- **SOURCE PASSAGE**:
Lee Hansen

Personal information
- Full name: Liuaki Hansen
- Born: 23 July 1968 (age 57)

Playing information
- Position: Prop
Club
| Years | Team | Pld | T | G | FG | P |
| 1991–94 | Leigh | 65 | 2 | 0 | 0 | 8 |
| 1994–97 | Widnes | 82 | 4 | 0 | 0 | 16 |
| 1997–98 | Wigan Warriors | 26 | 0 | 0 | 0 | 0 |
| 1998 | Keighley Cougars | 20 | 2 | 0 | 0 | 8 |
| 1999–00 | Widnes Vikings | 66 | 3 | 0 | 0 | 12 |
| 2001–03 | Swinton Lions | 66 | 2 | 0 | 0 | 8 |
| 2004–05 | Rochdale Hornets | 29 | 0 | 0 | 0 | 0 |
| 2006 | Blackpool Panthers | 6 | 0 | 0 | 0 | 0 |
|  | Total | 360 | 13 | 0 | 0 | 52 |
Representative
| Years | Team | Pld | T | G | FG | P |
| 1995–99 | Tonga | 3 | 0 | 0 | 0 | 0 |
- Source:

= Lee Hansen (rugby league) =

Tonga international rugby league footballer

Liuaki "Lee" Hansen (born 23 July 1968) is a former professional rugby league footballer who played in the 1990s and 2000s who played for Leigh Centurions, Widnes Vikings (two spells), Wigan Warriors, Keighley Cougars, Swinton Lions, Rochdale Hornets and Blackpool Panthers.

Hansen was a Tongan international and played at the 1995 Rugby League World Cup.

- **REQUIRED ACTION A**:
According to the profile of Lee Hansen, at which tournament did he play as a Tongan international?
- **REQUIRED ACTION B**:
Set down the part of the profile of Lee Hansen that opens with the words "Tonga international rugby" and closes with "League World Cup.", copying it exactly.
The records that follow were taken from a different source than the profile of Lee Hansen.

- **RECORDS**:
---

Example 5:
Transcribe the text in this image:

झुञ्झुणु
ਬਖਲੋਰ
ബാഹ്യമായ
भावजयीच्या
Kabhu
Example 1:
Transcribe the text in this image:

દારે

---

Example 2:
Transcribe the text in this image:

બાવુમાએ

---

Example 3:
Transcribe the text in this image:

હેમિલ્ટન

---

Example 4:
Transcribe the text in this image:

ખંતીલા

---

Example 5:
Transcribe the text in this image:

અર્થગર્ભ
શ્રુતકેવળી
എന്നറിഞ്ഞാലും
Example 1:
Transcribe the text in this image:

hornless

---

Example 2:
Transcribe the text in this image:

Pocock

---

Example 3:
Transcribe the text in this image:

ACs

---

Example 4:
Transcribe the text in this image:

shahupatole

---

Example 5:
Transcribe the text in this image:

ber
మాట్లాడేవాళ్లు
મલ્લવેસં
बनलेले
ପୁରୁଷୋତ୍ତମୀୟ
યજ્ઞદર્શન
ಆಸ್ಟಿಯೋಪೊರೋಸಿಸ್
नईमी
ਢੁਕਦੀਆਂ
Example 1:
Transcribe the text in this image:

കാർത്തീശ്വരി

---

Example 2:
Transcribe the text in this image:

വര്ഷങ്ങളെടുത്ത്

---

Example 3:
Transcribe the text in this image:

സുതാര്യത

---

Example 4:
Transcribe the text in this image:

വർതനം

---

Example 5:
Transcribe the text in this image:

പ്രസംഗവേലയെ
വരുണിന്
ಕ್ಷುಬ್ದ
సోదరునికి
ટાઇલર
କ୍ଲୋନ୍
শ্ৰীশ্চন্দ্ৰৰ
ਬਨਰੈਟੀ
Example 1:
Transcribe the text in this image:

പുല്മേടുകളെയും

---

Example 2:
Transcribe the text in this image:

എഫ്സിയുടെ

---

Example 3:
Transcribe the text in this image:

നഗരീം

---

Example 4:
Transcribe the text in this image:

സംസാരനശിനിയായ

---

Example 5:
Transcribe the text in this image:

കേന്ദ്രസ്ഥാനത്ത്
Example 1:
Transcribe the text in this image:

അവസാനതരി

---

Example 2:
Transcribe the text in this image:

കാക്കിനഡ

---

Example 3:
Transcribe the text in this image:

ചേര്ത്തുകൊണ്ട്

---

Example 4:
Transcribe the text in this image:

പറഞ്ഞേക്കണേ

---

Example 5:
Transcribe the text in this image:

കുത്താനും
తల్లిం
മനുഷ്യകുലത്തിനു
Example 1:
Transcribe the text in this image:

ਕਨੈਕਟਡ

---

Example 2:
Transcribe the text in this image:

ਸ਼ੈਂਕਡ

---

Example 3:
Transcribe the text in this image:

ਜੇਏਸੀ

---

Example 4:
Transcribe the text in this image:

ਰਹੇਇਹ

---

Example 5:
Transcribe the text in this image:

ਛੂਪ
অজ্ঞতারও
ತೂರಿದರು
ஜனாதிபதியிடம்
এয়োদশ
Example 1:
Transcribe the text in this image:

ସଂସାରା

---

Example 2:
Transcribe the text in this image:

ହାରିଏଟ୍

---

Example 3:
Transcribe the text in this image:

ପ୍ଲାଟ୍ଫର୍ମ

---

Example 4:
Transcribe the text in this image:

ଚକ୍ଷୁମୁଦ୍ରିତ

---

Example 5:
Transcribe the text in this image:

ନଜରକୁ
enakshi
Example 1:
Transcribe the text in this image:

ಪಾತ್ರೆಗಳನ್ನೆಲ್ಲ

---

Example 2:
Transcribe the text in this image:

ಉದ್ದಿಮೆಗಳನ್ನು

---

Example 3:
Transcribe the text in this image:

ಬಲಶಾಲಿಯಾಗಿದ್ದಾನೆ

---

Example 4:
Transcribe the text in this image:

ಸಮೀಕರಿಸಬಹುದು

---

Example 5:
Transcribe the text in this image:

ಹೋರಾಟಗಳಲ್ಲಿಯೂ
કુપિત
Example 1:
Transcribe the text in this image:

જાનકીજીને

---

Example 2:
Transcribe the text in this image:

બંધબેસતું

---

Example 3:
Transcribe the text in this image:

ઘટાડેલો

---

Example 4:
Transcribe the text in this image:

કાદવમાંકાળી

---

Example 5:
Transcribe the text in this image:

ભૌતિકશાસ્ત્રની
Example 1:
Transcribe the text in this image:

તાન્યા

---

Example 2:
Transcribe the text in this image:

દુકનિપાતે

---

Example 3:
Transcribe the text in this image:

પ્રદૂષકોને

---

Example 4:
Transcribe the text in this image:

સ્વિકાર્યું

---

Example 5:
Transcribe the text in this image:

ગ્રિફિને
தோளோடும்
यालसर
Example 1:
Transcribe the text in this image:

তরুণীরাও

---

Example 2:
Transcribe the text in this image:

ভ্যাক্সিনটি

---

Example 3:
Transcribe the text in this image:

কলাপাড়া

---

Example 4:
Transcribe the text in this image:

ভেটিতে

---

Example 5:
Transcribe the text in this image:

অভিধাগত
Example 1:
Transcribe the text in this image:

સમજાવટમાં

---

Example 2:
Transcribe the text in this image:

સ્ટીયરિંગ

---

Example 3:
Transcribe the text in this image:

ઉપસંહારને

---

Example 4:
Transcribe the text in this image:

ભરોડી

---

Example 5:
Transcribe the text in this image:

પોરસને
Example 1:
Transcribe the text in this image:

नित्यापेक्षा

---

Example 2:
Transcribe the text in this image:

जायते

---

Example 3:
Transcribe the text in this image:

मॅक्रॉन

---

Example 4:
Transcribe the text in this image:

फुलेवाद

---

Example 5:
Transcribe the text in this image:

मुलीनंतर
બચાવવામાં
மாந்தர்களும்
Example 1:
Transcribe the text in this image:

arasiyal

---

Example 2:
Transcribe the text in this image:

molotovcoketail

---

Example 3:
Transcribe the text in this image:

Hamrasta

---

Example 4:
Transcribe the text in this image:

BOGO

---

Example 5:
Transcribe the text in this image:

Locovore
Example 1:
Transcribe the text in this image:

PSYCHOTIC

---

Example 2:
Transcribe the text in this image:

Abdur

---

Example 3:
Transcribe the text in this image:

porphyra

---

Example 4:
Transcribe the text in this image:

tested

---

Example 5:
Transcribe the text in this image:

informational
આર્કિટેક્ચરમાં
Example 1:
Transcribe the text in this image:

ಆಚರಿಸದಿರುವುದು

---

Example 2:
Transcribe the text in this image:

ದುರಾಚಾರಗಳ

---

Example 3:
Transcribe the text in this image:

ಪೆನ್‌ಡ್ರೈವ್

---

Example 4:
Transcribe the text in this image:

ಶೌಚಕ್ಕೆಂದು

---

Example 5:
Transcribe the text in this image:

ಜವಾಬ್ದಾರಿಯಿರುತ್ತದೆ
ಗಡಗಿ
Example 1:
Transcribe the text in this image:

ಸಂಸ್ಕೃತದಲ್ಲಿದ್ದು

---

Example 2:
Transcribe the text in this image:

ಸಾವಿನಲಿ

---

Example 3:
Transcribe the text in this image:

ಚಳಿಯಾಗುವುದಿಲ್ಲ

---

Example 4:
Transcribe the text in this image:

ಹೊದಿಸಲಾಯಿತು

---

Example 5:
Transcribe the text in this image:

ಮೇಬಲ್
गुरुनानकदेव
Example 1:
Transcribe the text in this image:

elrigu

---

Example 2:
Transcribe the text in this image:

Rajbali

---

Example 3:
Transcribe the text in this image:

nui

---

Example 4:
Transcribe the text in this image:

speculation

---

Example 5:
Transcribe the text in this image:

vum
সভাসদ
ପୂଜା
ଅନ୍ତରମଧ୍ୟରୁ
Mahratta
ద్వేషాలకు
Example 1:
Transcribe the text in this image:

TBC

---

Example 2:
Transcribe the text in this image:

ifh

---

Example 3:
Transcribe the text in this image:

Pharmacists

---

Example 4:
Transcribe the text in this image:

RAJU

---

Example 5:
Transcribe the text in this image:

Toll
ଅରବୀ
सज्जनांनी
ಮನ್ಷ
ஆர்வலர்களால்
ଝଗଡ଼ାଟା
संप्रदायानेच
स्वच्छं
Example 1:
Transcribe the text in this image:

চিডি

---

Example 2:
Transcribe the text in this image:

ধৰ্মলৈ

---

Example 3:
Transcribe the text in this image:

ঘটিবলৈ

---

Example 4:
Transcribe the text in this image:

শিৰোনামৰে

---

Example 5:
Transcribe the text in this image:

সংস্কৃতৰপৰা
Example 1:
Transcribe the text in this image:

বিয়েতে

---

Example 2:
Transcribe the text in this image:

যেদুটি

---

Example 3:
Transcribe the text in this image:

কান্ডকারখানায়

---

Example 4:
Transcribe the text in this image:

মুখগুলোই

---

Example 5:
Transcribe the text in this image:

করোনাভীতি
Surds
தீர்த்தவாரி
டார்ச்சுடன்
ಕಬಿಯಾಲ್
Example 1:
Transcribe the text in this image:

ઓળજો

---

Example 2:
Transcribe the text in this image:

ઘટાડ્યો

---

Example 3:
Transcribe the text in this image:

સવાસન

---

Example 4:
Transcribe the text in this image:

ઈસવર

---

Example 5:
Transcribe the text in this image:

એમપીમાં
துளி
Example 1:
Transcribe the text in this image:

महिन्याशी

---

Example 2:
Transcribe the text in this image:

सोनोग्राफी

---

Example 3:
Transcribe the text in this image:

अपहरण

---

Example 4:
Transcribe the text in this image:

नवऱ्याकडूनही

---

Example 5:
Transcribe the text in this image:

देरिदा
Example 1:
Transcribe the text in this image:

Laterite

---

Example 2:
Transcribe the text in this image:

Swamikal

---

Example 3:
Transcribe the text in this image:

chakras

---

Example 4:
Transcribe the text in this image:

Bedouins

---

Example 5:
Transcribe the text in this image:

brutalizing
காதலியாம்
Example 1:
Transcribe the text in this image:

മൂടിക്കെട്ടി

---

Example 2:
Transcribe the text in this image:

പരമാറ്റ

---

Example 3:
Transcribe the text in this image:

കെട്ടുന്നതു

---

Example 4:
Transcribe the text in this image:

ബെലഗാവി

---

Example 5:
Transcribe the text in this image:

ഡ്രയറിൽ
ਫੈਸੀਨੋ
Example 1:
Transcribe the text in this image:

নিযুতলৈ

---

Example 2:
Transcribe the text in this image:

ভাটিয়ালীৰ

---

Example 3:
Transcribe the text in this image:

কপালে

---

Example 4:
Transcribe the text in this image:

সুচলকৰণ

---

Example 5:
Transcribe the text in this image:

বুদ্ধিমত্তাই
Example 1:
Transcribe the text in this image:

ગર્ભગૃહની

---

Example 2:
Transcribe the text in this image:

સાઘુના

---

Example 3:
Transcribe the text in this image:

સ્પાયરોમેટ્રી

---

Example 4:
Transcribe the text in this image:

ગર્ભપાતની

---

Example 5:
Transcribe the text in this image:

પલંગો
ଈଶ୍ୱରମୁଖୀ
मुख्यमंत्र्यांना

- **EXPECTED OUTPUT A**:
The 1995 Rugby League World Cup.

- **EXPECTED OUTPUT B**:
Tonga international rugby league footballer

Liuaki "Lee" Hansen (born 23 July 1968) is a former professional rugby league footballer who played in the 1990s and 2000s who played for Leigh Centurions, Widnes Vikings (two spells), Wigan Warriors, Keighley Cougars, Swinton Lions, Rochdale Hornets and Blackpool Panthers.

Hansen was a Tongan international and played at the 1995 Rugby League World Cup.